Eider est vraiment entre les deux marques et vient compléter parfaitement le positionnement de ces deux marques.

En termes de synergies, elles ont été quantifiées entre 1 et 2 millions d’euros, notamment par l’utilisation par Eider de nos structures internationales.

Nous avons des filiales qui permettront à Eider d’être mieux relayé dans les pays étrangers et sans véritable surcoût.

En matière d’organisation, nous avons l’intention de réorganiser cette société en la rapprochant fortement de Millet, que ce soit en termes d’administration, de management, de développement produit etc. Cette réorganisation devrait également générer sa quote-part d’économies.

Quel a été le coût de cette intégration ? Comment estimez-vous la rentabilité de ce projet ?

Les titres ont été acquis pour 1 euro et une partie de la dette d’Eider a été convertie en titres Lafuma (43 000 titres Lafuma ont été émis en échange de cette dette).

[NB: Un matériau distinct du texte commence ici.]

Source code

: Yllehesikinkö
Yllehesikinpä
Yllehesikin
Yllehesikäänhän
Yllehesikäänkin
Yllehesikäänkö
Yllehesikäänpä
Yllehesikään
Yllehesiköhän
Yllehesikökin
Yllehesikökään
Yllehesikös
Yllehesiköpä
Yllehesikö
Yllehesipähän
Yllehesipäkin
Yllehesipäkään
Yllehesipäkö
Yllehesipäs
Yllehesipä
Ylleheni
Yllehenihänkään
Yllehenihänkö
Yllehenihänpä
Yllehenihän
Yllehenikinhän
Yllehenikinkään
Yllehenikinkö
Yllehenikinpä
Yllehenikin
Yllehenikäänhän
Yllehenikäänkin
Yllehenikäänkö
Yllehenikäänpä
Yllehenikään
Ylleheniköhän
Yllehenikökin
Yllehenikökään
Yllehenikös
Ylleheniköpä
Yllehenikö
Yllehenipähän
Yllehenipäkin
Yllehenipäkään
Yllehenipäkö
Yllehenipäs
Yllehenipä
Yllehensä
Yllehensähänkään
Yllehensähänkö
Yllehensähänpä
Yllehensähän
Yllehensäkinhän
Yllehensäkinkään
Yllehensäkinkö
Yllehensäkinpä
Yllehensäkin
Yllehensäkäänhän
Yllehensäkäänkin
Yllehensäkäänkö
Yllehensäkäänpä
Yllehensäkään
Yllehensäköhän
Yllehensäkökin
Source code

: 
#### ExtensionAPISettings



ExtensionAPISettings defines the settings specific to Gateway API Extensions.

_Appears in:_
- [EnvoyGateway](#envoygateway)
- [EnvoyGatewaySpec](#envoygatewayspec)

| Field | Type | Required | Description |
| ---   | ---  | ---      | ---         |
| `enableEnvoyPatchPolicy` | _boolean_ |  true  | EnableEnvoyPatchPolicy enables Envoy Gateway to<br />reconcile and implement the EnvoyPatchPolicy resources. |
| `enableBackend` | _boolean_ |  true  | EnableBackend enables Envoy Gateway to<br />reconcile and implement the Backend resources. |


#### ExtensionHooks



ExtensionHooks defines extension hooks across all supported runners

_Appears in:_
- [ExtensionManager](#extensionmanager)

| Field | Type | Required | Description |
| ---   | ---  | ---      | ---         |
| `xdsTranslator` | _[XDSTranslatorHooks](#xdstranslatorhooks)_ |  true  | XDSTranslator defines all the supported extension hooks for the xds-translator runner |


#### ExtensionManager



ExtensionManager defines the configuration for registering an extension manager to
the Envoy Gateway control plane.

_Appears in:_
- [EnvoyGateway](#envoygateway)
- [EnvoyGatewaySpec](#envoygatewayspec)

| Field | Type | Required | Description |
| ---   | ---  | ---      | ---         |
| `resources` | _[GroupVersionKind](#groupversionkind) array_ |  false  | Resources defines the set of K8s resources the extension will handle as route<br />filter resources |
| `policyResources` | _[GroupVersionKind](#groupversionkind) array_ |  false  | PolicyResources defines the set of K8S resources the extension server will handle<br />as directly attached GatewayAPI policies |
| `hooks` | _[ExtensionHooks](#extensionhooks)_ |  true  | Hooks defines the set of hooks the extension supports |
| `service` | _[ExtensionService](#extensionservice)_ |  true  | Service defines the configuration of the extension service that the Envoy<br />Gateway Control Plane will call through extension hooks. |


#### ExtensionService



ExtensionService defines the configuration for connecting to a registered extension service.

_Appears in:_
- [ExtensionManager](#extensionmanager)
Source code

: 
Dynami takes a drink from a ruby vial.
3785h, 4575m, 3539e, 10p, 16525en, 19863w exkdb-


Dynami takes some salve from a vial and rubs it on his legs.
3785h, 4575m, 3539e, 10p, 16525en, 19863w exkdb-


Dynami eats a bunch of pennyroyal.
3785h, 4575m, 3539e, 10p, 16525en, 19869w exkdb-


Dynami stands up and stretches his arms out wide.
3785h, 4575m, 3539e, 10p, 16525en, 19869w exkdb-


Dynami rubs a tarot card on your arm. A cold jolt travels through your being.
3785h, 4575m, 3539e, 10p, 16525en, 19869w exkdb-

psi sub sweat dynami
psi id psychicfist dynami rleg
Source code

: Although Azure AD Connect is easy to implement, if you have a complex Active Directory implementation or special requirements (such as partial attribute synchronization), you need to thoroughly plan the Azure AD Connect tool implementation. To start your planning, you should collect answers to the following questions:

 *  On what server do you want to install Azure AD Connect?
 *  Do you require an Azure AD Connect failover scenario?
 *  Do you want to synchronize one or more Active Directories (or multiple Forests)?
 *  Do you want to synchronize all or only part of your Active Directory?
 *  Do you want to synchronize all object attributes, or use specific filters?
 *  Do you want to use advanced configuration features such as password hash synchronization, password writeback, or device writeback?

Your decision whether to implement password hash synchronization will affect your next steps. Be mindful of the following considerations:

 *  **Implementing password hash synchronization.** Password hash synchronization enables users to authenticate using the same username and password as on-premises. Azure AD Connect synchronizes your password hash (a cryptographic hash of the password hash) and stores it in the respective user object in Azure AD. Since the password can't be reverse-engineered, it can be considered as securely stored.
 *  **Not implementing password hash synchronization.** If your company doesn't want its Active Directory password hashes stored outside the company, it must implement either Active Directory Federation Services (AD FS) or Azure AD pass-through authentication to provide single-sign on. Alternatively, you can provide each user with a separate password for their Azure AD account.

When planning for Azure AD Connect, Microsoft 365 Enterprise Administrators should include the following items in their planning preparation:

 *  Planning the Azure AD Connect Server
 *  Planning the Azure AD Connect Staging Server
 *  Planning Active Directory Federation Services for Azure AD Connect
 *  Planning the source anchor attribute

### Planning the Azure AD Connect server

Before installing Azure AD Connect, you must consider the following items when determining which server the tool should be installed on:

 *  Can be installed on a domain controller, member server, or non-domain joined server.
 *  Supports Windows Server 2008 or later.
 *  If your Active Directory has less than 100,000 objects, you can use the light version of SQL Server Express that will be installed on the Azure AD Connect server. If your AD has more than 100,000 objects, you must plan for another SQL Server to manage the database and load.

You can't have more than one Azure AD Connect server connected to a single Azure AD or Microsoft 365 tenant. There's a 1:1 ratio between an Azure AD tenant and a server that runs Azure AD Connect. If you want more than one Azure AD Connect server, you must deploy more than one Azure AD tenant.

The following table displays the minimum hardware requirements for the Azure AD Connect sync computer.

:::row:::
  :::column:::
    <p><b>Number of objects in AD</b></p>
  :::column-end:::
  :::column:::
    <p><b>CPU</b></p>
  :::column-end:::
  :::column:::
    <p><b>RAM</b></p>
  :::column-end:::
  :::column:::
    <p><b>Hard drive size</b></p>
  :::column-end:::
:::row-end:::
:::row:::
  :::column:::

L’objectif est de ramener assez rapidement Eider à son point d’équilibre et d’atteindre un niveau de rentabilité d’exploitation qui soit proche de celui de Millet, c’est-à-dire 5% au plus bas et entre 9 et 10% au plus haut.

Quelle stratégie allez-vous adopter pour vous imposer en Asie face à Puma et Quiksilver qui sont déjà bien installés dans cette région ?
Nous comptons bien croître fortement en Asie où nous avons aujourd’hui une filiale au Japon qui marche très bien et réalise 10 à 11 millions d’euros de chiffre d’affaires porté principalement par la marque Millet. Nous entendons continuer le développement, notamment de Lafuma.

En Chine, nous possédons une filiale de distribution qui distribue Lafuma en Chine. Nous poursuivons notre développement au travers de boutiques en propre et de corners. Nous avons par ailleurs très récemment signé une licence pour Millet en Chine avec notre partenaire en Corée qui nous accompagnera en Chine dans le cadre d’un contrat de licence.

Oxbow a aussi commencé à s’implanter au Japon, sur Hong-Kong et en Chine.

Le cours de votre titre a perdu près de 23% depuis le 1er janvier. Quel niveau de cours serait satisfaisant selon vous ?
Le cours de bourse est naturellement sujet à deux facteurs. Aujourd’hui, tout le monde connaît l’évolution du marché boursier qui a fortement baissé, et notamment pour les petites capitalisations. Dans ce contexte, les performances de Lafuma ne sont pas là pour contrecarrer les tendances des marchés.

Aujourd’hui, nous considérons que le cours est très bas puisqu’il est inférieur aux fonds propres. C’est le lot de nombreuses petites sociétés. Une bonne valorisation de Lafuma, sur une base de résultats qui doivent s’améliorer, devrait être située à horizon de 18 mois autour de 40/50 euros pour remonter vers une valeur plus élevée.

Le mot de la fin pour vos actionnaires…
Nous avons la chance d’avoir des actionnaires fidèles qui comprennent la logique stratégique qui a été développée depuis quelques années par le groupe. Il faut que cette stratégie se traduise maintenant par des résultats meilleurs. Même si le contexte actuellement n’est pas favorable en matière de consommation et d’environnement économique, nous comptons bien ne pas les décevoir à terme.